La nature des “gestes déplacés” évoqués n’est pas déterminée, mais Jean-Pierre Grallet fait bien partie des 11 anciens évêques mis en cause pour des signalements de violences sexuelles dont Mgr Éric de Moulins-Beaufort avait fait mention le 7 novembre à Lourdes. Les agissements de Mgr Grallet font aussi l’objet d’une enquête de la justice pénale.

L’actuel archevêque de Strasbourg, Mgr Ravel, a rédigé un communiqué de réaction, qualifiant de “graves” les faits reconnus par le mis en cause.

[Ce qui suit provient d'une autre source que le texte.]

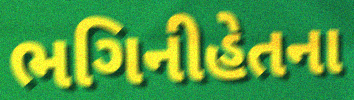
ભગિનીહેતના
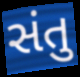
સંતુ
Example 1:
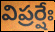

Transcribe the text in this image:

విప్రర్షేః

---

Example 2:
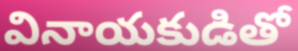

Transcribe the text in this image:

వినాయకుడితో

Mgr Ravel a précisé que ces violences avaient été faites “à l’encontre d’une jeune femme majeure au moment de ces faits, et qui remontent à l’automne 1985 alors qu’il était prêtre”. Et d’ajouter : “Ces faits ont été portés à ma connaissance par la personne victime en décembre 2021. J’ai procédé à un signalement auprès de la Procureure de la République de Strasbourg en janvier 2022. Les autorités romaines ont, elles aussi, été saisies. Ces enquêtes sont en cours”.

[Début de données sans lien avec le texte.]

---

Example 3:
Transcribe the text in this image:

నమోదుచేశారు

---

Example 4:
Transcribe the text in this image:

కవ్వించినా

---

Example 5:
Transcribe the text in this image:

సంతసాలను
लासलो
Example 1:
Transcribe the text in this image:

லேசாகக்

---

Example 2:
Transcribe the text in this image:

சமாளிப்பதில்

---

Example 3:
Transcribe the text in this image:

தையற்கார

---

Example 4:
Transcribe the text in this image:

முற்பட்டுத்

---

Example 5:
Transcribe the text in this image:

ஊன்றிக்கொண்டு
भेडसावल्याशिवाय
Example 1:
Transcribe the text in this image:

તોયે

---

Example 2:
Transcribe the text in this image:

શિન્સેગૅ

La réaction du frère Michel Laloux

Dans un communiqué rapporté par La Croix et publié ce mercredi 16 novembre en début de soirée, le frère Michel Laloux, le provincial des franciscains de France et de Belgique, a tenu à rappeler que “du point de vue du droit de l’Église, il ne revient pas à un responsable de congrégation de prendre des mesures canoniques à l’encontre d’un évêque, même membre de cette congrégation. Depuis son ordination épiscopale, Mgr Grallet relève de la seule Congrégation des évêques à Rome”. En outre, Michel Laloux est revenu sur la date à laquelle il a appris les faits reprochés à Jean-Pierre Grallet : “Comme provincial, j’ai appris le 30 septembre 2022 l’existence d’une procédure canonique ainsi que d’une plainte pénale visant Jean-Pierre Grallet. […] J’ai aussitôt pris contact avec les autorités compétentes – nonciature apostolique – pour discerner les suites à donner.” Enfin, le provincial des franciscains appelle l’Église à continuer de reconnaître ses fautes : “Nous espérons que la déclaration de Frère Jean-Pierre contribuera à ouvrir un temps nouveau pour l’Église ; une Église qui reconnaît ses fautes, qui s’engage pour réparer ce qui a été brisé et qui agit pour que ces faits ne se reproduisent plus.”